Objective>
Reproduce each of the following rows word for word, keeping every line in its original order.

## Start Excerpted records

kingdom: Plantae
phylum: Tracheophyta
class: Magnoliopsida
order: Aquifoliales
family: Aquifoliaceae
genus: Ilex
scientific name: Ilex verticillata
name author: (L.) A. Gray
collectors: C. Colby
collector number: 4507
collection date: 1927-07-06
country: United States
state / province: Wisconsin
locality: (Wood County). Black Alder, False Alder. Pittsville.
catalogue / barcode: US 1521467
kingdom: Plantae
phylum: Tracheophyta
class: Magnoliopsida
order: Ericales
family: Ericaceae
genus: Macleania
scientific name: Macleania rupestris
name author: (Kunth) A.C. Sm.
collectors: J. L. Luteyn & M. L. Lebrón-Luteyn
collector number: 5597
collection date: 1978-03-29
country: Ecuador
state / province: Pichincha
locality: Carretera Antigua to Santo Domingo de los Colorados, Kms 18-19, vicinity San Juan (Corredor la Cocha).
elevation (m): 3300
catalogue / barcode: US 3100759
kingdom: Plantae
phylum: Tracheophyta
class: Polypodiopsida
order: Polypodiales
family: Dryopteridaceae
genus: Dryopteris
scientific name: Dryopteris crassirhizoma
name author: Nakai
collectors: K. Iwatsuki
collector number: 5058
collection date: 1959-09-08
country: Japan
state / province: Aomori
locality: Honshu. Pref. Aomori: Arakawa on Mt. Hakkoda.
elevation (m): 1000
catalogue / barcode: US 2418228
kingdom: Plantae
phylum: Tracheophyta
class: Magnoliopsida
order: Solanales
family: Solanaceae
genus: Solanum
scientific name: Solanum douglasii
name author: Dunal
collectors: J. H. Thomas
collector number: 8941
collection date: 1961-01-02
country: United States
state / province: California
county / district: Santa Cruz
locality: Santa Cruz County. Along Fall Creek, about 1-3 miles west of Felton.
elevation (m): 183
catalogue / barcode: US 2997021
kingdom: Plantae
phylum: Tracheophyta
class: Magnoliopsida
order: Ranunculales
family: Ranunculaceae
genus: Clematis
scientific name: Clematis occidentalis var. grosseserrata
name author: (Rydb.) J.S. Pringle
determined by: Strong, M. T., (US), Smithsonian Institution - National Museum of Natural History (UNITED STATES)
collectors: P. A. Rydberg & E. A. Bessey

## End Excerpted records

Answer to the problem>
kingdom: Plantae
phylum: Tracheophyta
class: Magnoliopsida
order: Aquifoliales
family: Aquifoliaceae
genus: Ilex
scientific name: Ilex verticillata
name author: (L.) A. Gray
collectors: C. Colby
collector number: 4507
collection date: 1927-07-06
country: United States
state / province: Wisconsin
locality: (Wood County). Black Alder, False Alder. Pittsville.
catalogue / barcode: US 1521467
kingdom: Plantae
phylum: Tracheophyta
class: Magnoliopsida
order: Ericales
family: Ericaceae
genus: Macleania
scientific name: Macleania rupestris
name author: (Kunth) A.C. Sm.
collectors: J. L. Luteyn & M. L. Lebrón-Luteyn
collector number: 5597
collection date: 1978-03-29
country: Ecuador
state / province: Pichincha
locality: Carretera Antigua to Santo Domingo de los Colorados, Kms 18-19, vicinity San Juan (Corredor la Cocha).
elevation (m): 3300
catalogue / barcode: US 3100759
kingdom: Plantae
phylum: Tracheophyta
class: Polypodiopsida
order: Polypodiales
family: Dryopteridaceae
genus: Dryopteris
scientific name: Dryopteris crassirhizoma
name author: Nakai
collectors: K. Iwatsuki
collector number: 5058
collection date: 1959-09-08
country: Japan
state / province: Aomori
locality: Honshu. Pref. Aomori: Arakawa on Mt. Hakkoda.
elevation (m): 1000
catalogue / barcode: US 2418228
kingdom: Plantae
phylum: Tracheophyta
class: Magnoliopsida
order: Solanales
family: Solanaceae
genus: Solanum
scientific name: Solanum douglasii
name author: Dunal
collectors: J. H. Thomas
collector number: 8941
collection date: 1961-01-02
country: United States
state / province: California
county / district: Santa Cruz
locality: Santa Cruz County. Along Fall Creek, about 1-3 miles west of Felton.
elevation (m): 183
catalogue / barcode: US 2997021
kingdom: Plantae
phylum: Tracheophyta
class: Magnoliopsida
order: Ranunculales
family: Ranunculaceae
genus: Clematis
scientific name: Clematis occidentalis var. grosseserrata
name author: (Rydb.) J.S. Pringle
determined by: Strong, M. T., (US), Smithsonian Institution - National Museum of Natural History (UNITED STATES)
collectors: P. A. Rydberg & E. A. Bessey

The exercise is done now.